The problem: Convert every line of the listing below into a JSON list of strings, one string per line, omitting blank lines.

Records for this exercise:
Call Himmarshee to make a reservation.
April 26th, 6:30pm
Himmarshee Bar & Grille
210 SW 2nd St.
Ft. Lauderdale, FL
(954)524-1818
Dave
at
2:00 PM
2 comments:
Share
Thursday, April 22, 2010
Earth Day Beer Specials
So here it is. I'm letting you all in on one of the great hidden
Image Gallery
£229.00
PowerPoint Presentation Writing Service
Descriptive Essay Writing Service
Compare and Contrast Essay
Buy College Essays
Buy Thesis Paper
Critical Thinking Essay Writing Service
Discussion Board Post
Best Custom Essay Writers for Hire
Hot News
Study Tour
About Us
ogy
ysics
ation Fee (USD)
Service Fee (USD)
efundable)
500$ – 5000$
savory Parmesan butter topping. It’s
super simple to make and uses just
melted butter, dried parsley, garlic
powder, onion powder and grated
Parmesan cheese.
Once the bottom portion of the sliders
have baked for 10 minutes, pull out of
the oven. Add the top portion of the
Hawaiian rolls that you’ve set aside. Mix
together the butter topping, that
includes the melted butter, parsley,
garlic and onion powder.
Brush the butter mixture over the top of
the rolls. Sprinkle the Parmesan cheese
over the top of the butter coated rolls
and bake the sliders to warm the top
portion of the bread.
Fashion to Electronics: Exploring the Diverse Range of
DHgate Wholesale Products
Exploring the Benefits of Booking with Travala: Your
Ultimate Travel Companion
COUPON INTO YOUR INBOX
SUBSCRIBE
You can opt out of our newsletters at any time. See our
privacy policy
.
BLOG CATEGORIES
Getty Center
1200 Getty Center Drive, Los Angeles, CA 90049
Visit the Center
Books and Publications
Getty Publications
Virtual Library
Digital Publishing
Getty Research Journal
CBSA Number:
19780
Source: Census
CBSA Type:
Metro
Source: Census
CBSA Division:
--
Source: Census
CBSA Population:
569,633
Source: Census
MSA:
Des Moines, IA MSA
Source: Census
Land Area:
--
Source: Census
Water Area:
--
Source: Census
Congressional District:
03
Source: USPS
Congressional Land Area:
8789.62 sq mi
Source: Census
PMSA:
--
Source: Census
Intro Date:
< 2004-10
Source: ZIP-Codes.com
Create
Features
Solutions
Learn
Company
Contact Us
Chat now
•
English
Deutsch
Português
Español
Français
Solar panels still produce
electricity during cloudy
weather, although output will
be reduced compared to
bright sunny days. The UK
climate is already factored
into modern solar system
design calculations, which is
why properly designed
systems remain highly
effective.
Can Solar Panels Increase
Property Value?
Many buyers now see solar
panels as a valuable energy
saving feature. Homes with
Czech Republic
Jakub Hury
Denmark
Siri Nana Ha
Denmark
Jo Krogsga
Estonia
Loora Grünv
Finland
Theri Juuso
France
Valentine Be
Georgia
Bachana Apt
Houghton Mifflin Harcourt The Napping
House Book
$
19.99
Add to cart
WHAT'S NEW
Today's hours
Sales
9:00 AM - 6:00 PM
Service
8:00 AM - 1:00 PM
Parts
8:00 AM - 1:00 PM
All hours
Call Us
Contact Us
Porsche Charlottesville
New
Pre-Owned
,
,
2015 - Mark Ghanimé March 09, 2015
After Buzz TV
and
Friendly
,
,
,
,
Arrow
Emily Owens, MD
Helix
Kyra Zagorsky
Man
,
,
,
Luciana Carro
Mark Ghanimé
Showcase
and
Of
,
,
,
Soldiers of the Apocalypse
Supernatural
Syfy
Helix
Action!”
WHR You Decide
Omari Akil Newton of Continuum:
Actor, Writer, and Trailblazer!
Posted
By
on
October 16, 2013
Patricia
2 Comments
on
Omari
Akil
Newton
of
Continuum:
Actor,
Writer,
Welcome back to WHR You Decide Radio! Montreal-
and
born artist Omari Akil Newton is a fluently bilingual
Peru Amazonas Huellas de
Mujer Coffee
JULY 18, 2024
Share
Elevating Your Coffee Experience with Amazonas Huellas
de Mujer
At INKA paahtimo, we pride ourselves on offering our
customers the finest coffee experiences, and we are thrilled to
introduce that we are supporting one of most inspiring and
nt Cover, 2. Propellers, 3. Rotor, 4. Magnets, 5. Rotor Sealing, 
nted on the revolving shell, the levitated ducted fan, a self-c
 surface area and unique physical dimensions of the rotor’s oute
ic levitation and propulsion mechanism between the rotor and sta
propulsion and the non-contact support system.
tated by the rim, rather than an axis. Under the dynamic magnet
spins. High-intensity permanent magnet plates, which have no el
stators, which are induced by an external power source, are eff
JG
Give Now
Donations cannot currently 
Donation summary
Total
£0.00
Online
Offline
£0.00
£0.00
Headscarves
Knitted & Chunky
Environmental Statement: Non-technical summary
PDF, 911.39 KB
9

Response below:
[
  "Call Himmarshee to make a reservation.",
  "April 26th, 6:30pm",
  "Himmarshee Bar & Grille",
  "210 SW 2nd St.",
  "Ft. Lauderdale, FL",
  "(954)524-1818",
  "Dave",
  "at",
  "2:00 PM",
  "2 comments:",
  "Share",
  "Thursday, April 22, 2010",
  "Earth Day Beer Specials",
  "So here it is. I'm letting you all in on one of the great hidden",
  "Image Gallery",
  "£229.00",
  "PowerPoint Presentation Writing Service",
  "Descriptive Essay Writing Service",
  "Compare and Contrast Essay",
  "Buy College Essays",
  "Buy Thesis Paper",
  "Critical Thinking Essay Writing Service",
  "Discussion Board Post",
  "Best Custom Essay Writers for Hire",
  "Hot News",
  "Study Tour",
  "About Us",
  "ogy",
  "ysics",
  "ation Fee (USD)",
  "Service Fee (USD)",
  "efundable)",
  "500$ – 5000$",
  "savory Parmesan butter topping. It’s",
  "super simple to make and uses just",
  "melted butter, dried parsley, garlic",
  "powder, onion powder and grated",
  "Parmesan cheese.",
  "Once the bottom portion of the sliders",
  "have baked for 10 minutes, pull out of",
  "the oven. Add the top portion of the",
  "Hawaiian rolls that you’ve set aside. Mix",
  "together the butter topping, that",
  "includes the melted butter, parsley,",
  "garlic and onion powder.",
  "Brush the butter mixture over the top of",
  "the rolls. Sprinkle the Parmesan cheese",
  "over the top of the butter coated rolls",
  "and bake the sliders to warm the top",
  "portion of the bread.",
  "Fashion to Electronics: Exploring the Diverse Range of",
  "DHgate Wholesale Products",
  "Exploring the Benefits of Booking with Travala: Your",
  "Ultimate Travel Companion",
  "COUPON INTO YOUR INBOX",
  "SUBSCRIBE",
  "You can opt out of our newsletters at any time. See our",
  "privacy policy",
  ".",
  "BLOG CATEGORIES",
  "Getty Center",
  "1200 Getty Center Drive, Los Angeles, CA 90049",
  "Visit the Center",
  "Books and Publications",
  "Getty Publications",
  "Virtual Library",
  "Digital Publishing",
  "Getty Research Journal",
  "CBSA Number:",
  "19780",
  "Source: Census",
  "CBSA Type:",
  "Metro",
  "Source: Census",
  "CBSA Division:",
  "--",
  "Source: Census",
  "CBSA Population:",
  "569,633",
  "Source: Census",
  "MSA:",
  "Des Moines, IA MSA",
  "Source: Census",
  "Land Area:",
  "--",
  "Source: Census",
  "Water Area:",
  "--",
  "Source: Census",
  "Congressional District:",
  "03",
  "Source: USPS",
  "Congressional Land Area:",
  "8789.62 sq mi",
  "Source: Census",
  "PMSA:",
  "--",
  "Source: Census",
  "Intro Date:",
  "< 2004-10",
  "Source: ZIP-Codes.com",
  "Create",
  "Features",
  "Solutions",
  "Learn",
  "Company",
  "Contact Us",
  "Chat now",
  "•",
  "English",
  "Deutsch",
  "Português",
  "Español",
  "Français",
  "Solar panels still produce",
  "electricity during cloudy",
  "weather, although output will",
  "be reduced compared to",
  "bright sunny days. The UK",
  "climate is already factored",
  "into modern solar system",
  "design calculations, which is",
  "why properly designed",
  "systems remain highly",
  "effective.",
  "Can Solar Panels Increase",
  "Property Value?",
  "Many buyers now see solar",
  "panels as a valuable energy",
  "saving feature. Homes with",
  "Czech Republic",
  "Jakub Hury",
  "Denmark",
  "Siri Nana Ha",
  "Denmark",
  "Jo Krogsga",
  "Estonia",
  "Loora Grünv",
  "Finland",
  "Theri Juuso",
  "France",
  "Valentine Be",
  "Georgia",
  "Bachana Apt",
  "Houghton Mifflin Harcourt The Napping",
  "House Book",
  "$",
  "19.99",
  "Add to cart",
  "WHAT'S NEW",
  "Today's hours",
  "Sales",
  "9:00 AM - 6:00 PM",
  "Service",
  "8:00 AM - 1:00 PM",
  "Parts",
  "8:00 AM - 1:00 PM",
  "All hours",
  "Call Us",
  "Contact Us",
  "Porsche Charlottesville",
  "New",
  "Pre-Owned",
  ",",
  ",",
  "2015 - Mark Ghanimé March 09, 2015",
  "After Buzz TV",
  "and",
  "Friendly",
  ",",
  ",",
  ",",
  ",",
  "Arrow",
  "Emily Owens, MD",
  "Helix",
  "Kyra Zagorsky",
  "Man",
  ",",
  ",",
  ",",
  "Luciana Carro",
  "Mark Ghanimé",
  "Showcase",
  "and",
  "Of",
  ",",
  ",",
  ",",
  "Soldiers of the Apocalypse",
  "Supernatural",
  "Syfy",
  "Helix",
  "Action!”",
  "WHR You Decide",
  "Omari Akil Newton of Continuum:",
  "Actor, Writer, and Trailblazer!",
  "Posted",
  "By",
  "on",
  "October 16, 2013",
  "Patricia",
  "2 Comments",
  "on",
  "Omari",
  "Akil",
  "Newton",
  "of",
  "Continuum:",
  "Actor,",
  "Writer,",
  "Welcome back to WHR You Decide Radio! Montreal-",
  "and",
  "born artist Omari Akil Newton is a fluently bilingual",
  "Peru Amazonas Huellas de",
  "Mujer Coffee",
  "JULY 18, 2024",
  "Share",
  "Elevating Your Coffee Experience with Amazonas Huellas",
  "de Mujer",
  "At INKA paahtimo, we pride ourselves on offering our",
  "customers the finest coffee experiences, and we are thrilled to",
  "introduce that we are supporting one of most inspiring and",
  "nt Cover, 2. Propellers, 3. Rotor, 4. Magnets, 5. Rotor Sealing, ",
  "nted on the revolving shell, the levitated ducted fan, a self-c",
  " surface area and unique physical dimensions of the rotor’s oute",
  "ic levitation and propulsion mechanism between the rotor and sta",
  "propulsion and the non-contact support system.",
  "tated by the rim, rather than an axis. Under the dynamic magnet",
  "spins. High-intensity permanent magnet plates, which have no el",
  "stators, which are induced by an external power source, are eff",
  "JG",
  "Give Now",
  "Donations cannot currently ",
  "Donation summary",
  "Total",
  "£0.00",
  "Online",
  "Offline",
  "£0.00",
  "£0.00",
  "Headscarves",
  "Knitted & Chunky",
  "Environmental Statement: Non-technical summary",
  "PDF, 911.39 KB",
  "9"
]